GOAL OF THE EXERCISE: Omit the pictures, but give back every entry below exactly as written.

[Records drawn from a dataset]
= = = = = = =
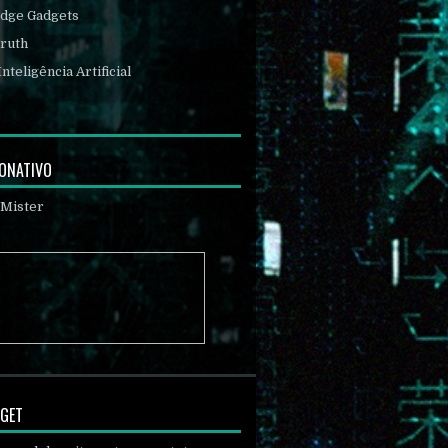
Edge Gadgets
ruth
Inteligência Artificial
DONATIVO
DGET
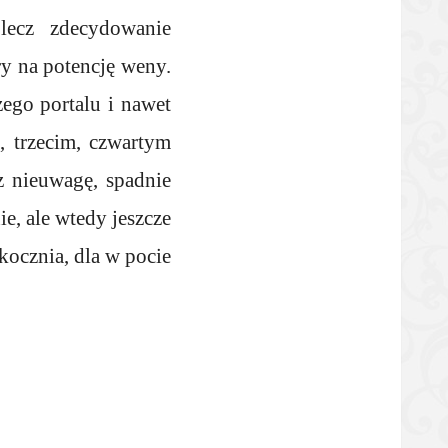
lecz zdecydowanie
ry na potencję weny.
zego portalu i nawet
, trzecim, czwartym
 nieuwagę, spadnie
e, ale wtedy jeszcze
kocznia, dla w pocie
= = = = = = =
EXERCISE RESPONSE:
Edge Gadgets
ruth
Inteligência Artificial
DONATIVO
DGET
lecz zdecydowanie
ry na potencję weny.
zego portalu i nawet
, trzecim, czwartym
 nieuwagę, spadnie
e, ale wtedy jeszcze
kocznia, dla w pocie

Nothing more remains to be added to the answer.